AN AMBITIOUS £6.9 million travel programme has been announced to encourage people use environmentally friendly transport alternatives when visiting the Lake District.

The GoLakes Travel programme, which is being delivered by a partnership between Cumbria County Council, Cumbria Tourism and the Lake District National Park, aims to inspire visitors to change their behaviours. It aims to save up to 11,000 tonnes of Co2 emissions by 2015, with continued reductions after that. It also aims to generate an additional £7 million in revenue and create 100 jobs.

The programme, which has been funded primarily through the Department for Transport, along with some matched funding, is focussed on the central and south Lakes, including the towns and villages of Grasmere, Ambleside, Windermere, Kendal, Hawkshead and Coniston. This area has been chosen because it receives the majority of visitors to the national park.

The programme includes nine interlinking projects which will deliver multiple improvements to travel infrastructure, such as improved cycleways, more and better bus stops, more frequent bus services, a low emission car hire network, the expansion of an electric cycle network, improved and more flexible ticketing and better transport information.

A series of studies are being carried out to identify the most effective ways to help people use sustainable transport. The programme, which will be launched this summer, will see some new transport developments during 2012 with the most significant changes taking place during 2013 and 2014.

Coun Tim Knowles, transport and environment portfolio holder for Cumbria County Council, said: “This is a real opportunity to provide a change to the mind-set of visitors coming to the Lake District. There will be really significant tangible improvements to the quality of the sustainable transport options that are available, as well as improvements to the information available to help make it easy for people to plan their trips.

“People come to the Lake District because it is a beautiful clean place to visit and if we can convince people to use busses or bikes it will help to keep it a clean and green place to be.”

The GoLakes Travel programme aims to cut car use by visitors within the Lake District National Park by seven per cent by 2015. Visitors travelling around the national park account for 205,000 tonnes of CO2 emissions. That compares to 165,000 tonnes of CO2 emissions caused by residents’ car use.

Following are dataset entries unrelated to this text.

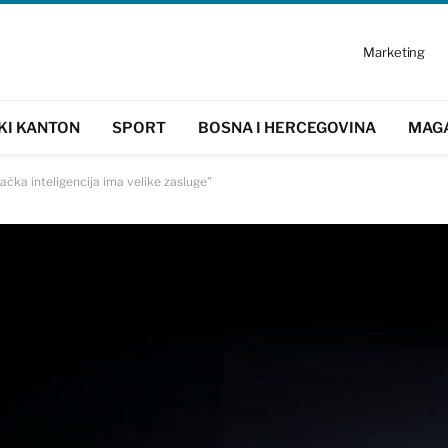
Marketing
KI KANTON
SPORT
BOSNA I HERCEGOVINA
MAG
tačka inteligencija ima velike zasluge”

Steve Ratcliffe, Director of Planning and Partnerships at the Lake District National Park, said: “This is a really unique programme. It is unique because of the partnership behind it and it is unique because it is orientated towards the visitor. Other sustainable travel projects elsewhere in the UK have focused on residents.

“This programme is about inspiring visitors that they can change their behaviour. We are trying to get to the point where people can forget about their car while they are in the Lake District because using sustainable transport will be easy and fun.”

Richard Greenwood, head of policy and research at Cumbria Tourism, said: “This programme will help to make the central and southern Lake District a shining example to the rest of the UK of how best to encourage people to forget about their cars when travelling around.

“In order for this to work we have to give people the confidence that they can get where they want to go easily and make it enjoyable for them. The significant improvements to the transport infrastructure will give people that confidence to leave their cars at their accommodation, or, even better, at home.”

The GoLakes Travel programme is a £6.9 million initiative, funded by the Department for Transport, and being delivered in partnership by Cumbria County Council, the Lake District National Park Authority and Cumbria Tourism. The programme runs until 2015 and aims to generate a step-change in how visitors travel to and around the Central and Southern Lake District, enabling them to make greater use of sustainable modes of travel.